→ PASSAGE TO READ:
· · · · ·

It is imperative that we allow ourselves the opportunity to disconnect in order to recharge our batteries. After all, when we are running at full speed on charged batteries, we are a much more productive workforce than when we are stressed and drained.

In the article “The Importance of Vacations, for Stress Relief, Productivity and Health,” Elizabeth Scott, M.S., addresses the value vacations can bring. Her seven reasons are as follows:

  1. Vacations Promote Creativity: A good vacation can help us to reconnect with ourselves; operating as a vehicle for self-discovery, and helping us get back to feeling our best.
  2. Vacations Stave Off Burn Out: Workers who take regular time to relax are less likely to experience burnout, making them more creative and productive than their overworked, under-rested counterparts.
  3. Vacations Can Keep Us Healthy: Taking regular time off to “recharge your batteries”, thereby keeping stress levels lower, can keep you healthier.

· · · · ·

Collection entries:
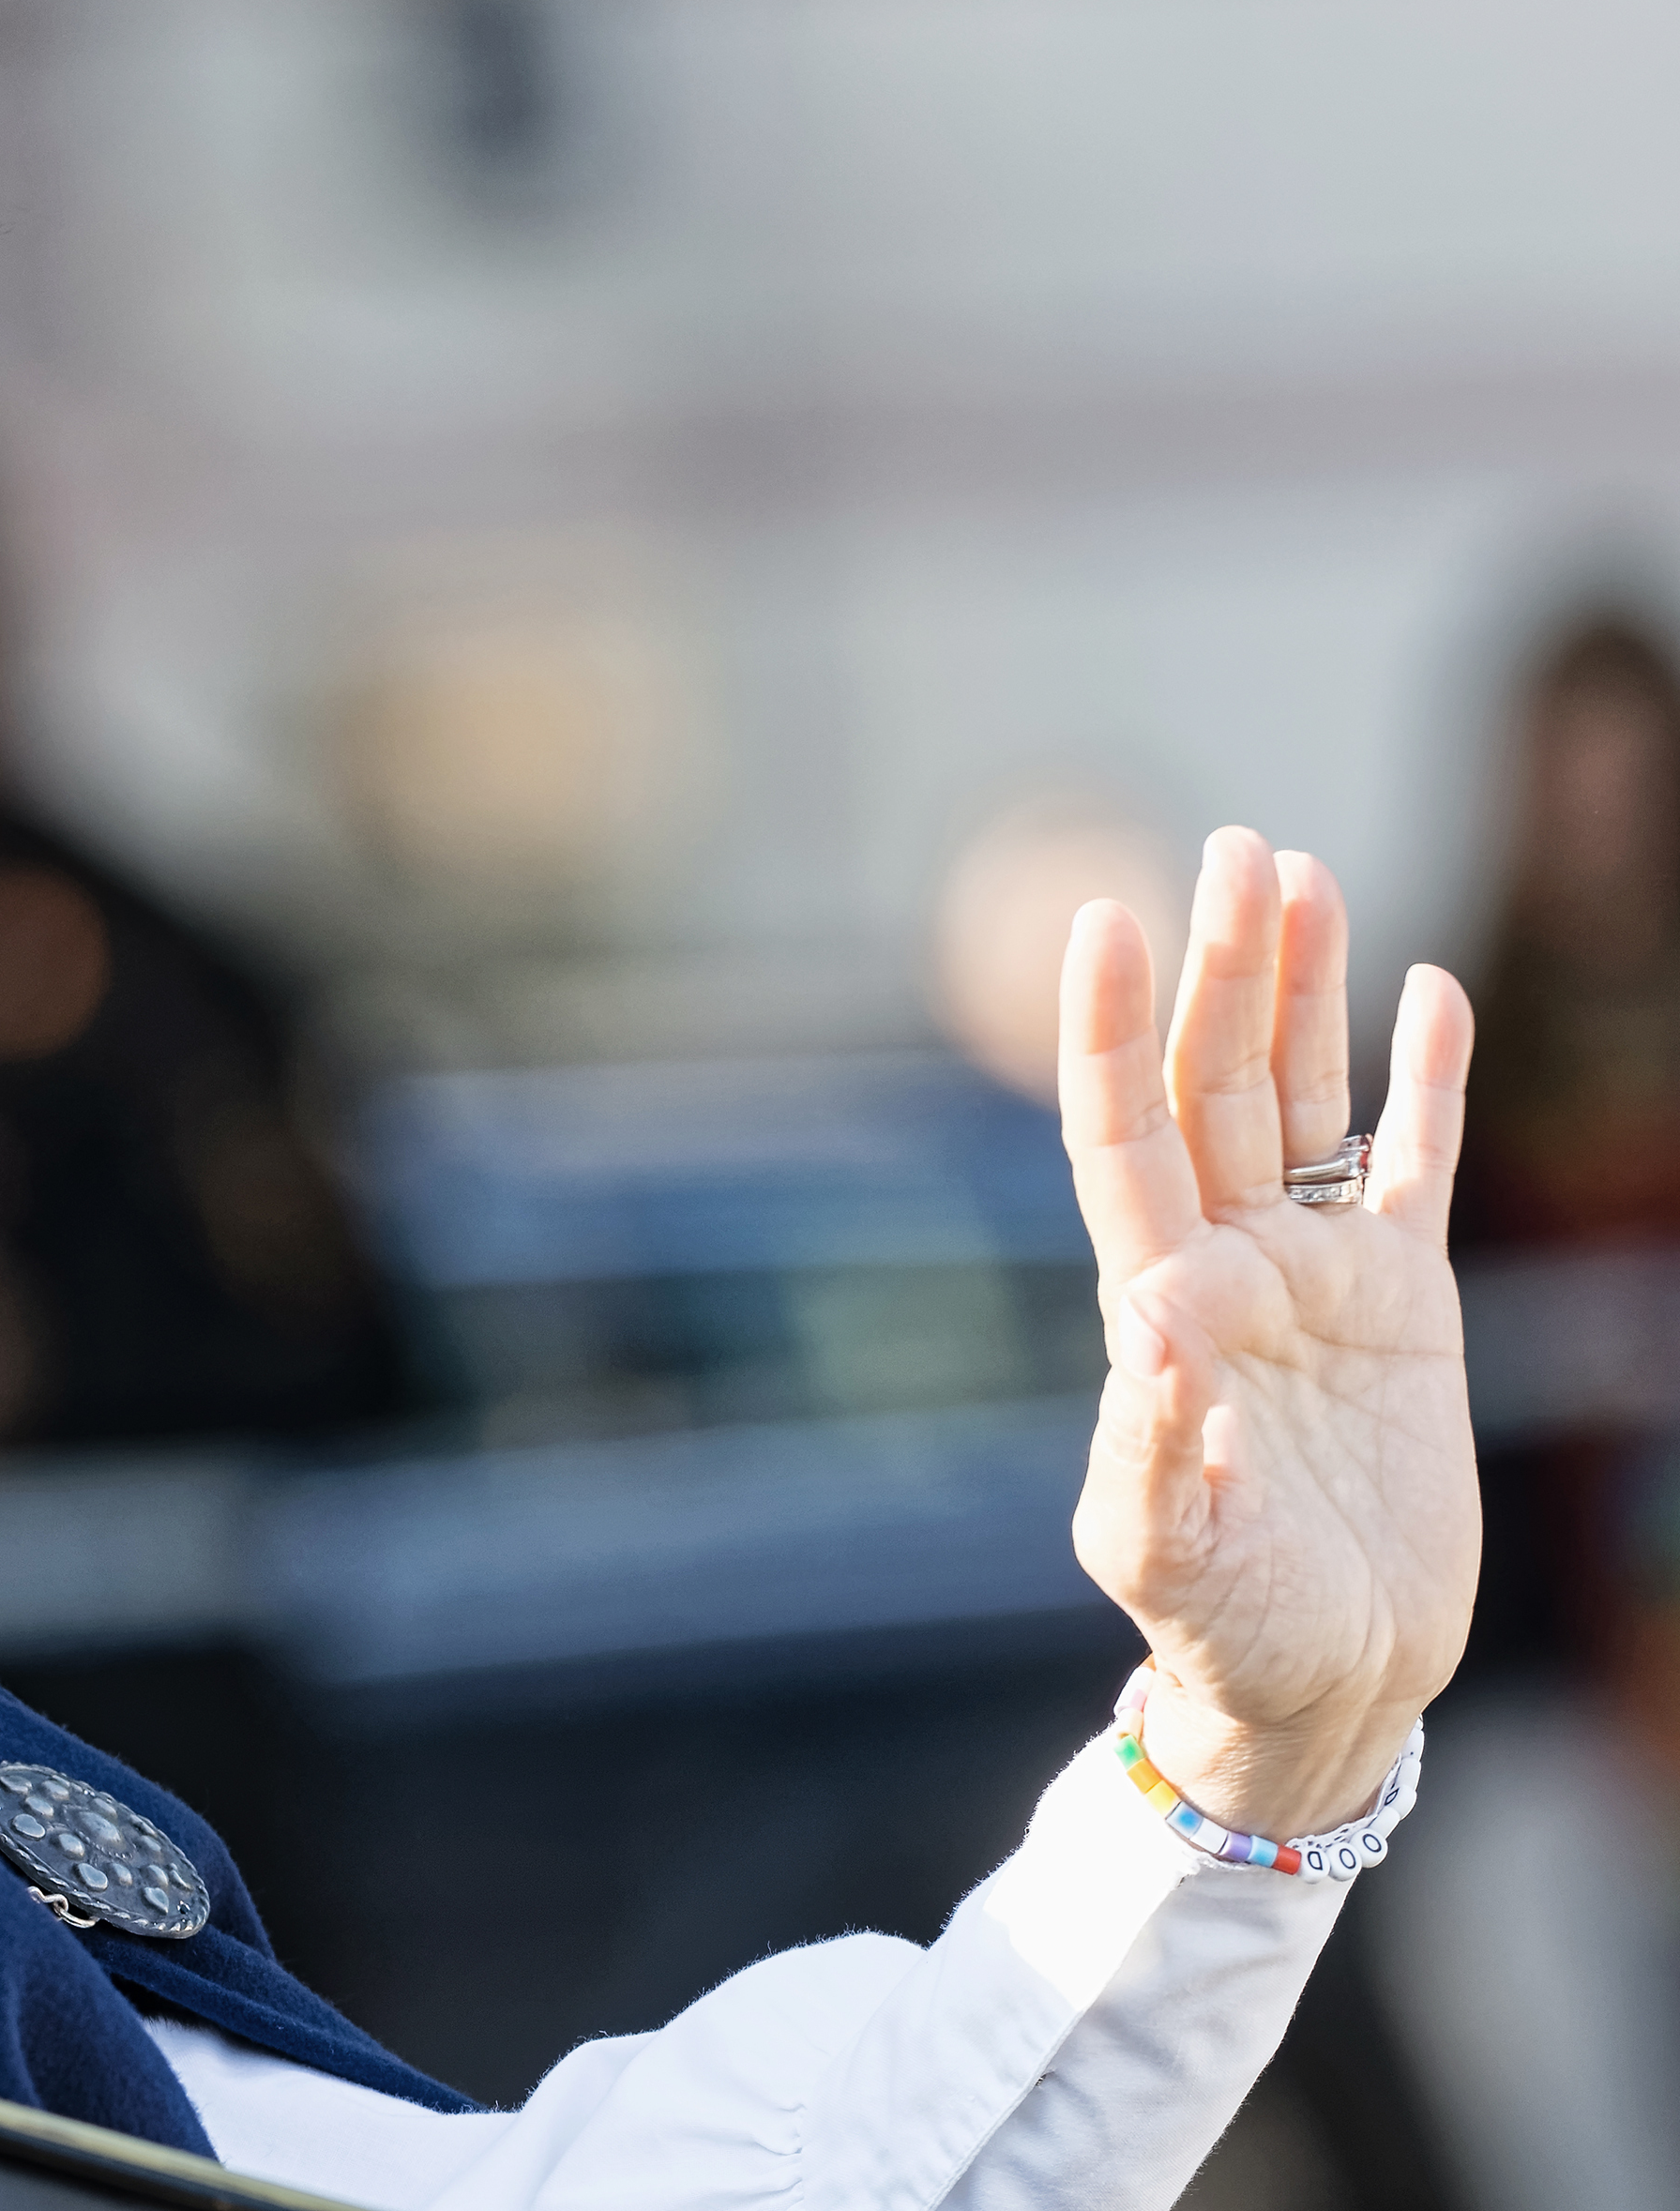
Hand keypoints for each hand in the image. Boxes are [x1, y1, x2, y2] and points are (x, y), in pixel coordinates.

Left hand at [1060, 829, 1477, 1839]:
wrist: (1324, 1686)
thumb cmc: (1225, 1629)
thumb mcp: (1166, 1551)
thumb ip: (1151, 1444)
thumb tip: (1148, 1323)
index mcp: (1155, 1303)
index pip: (1122, 1133)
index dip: (1113, 1031)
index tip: (1106, 923)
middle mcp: (1226, 1264)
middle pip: (1214, 1084)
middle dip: (1222, 968)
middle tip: (1236, 847)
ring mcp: (1315, 1276)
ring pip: (1301, 1097)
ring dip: (1300, 989)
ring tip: (1298, 871)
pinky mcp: (1406, 1305)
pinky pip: (1412, 1163)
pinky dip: (1424, 1080)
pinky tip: (1425, 988)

· · · · ·

→ EXERCISE REQUIREMENTS:
Give the heading of each numbered reason that appears in the passage on vacations.

→ RESPONSE:
1. Vacations Promote Creativity
2. Vacations Stave Off Burn Out
3. Vacations Can Keep Us Healthy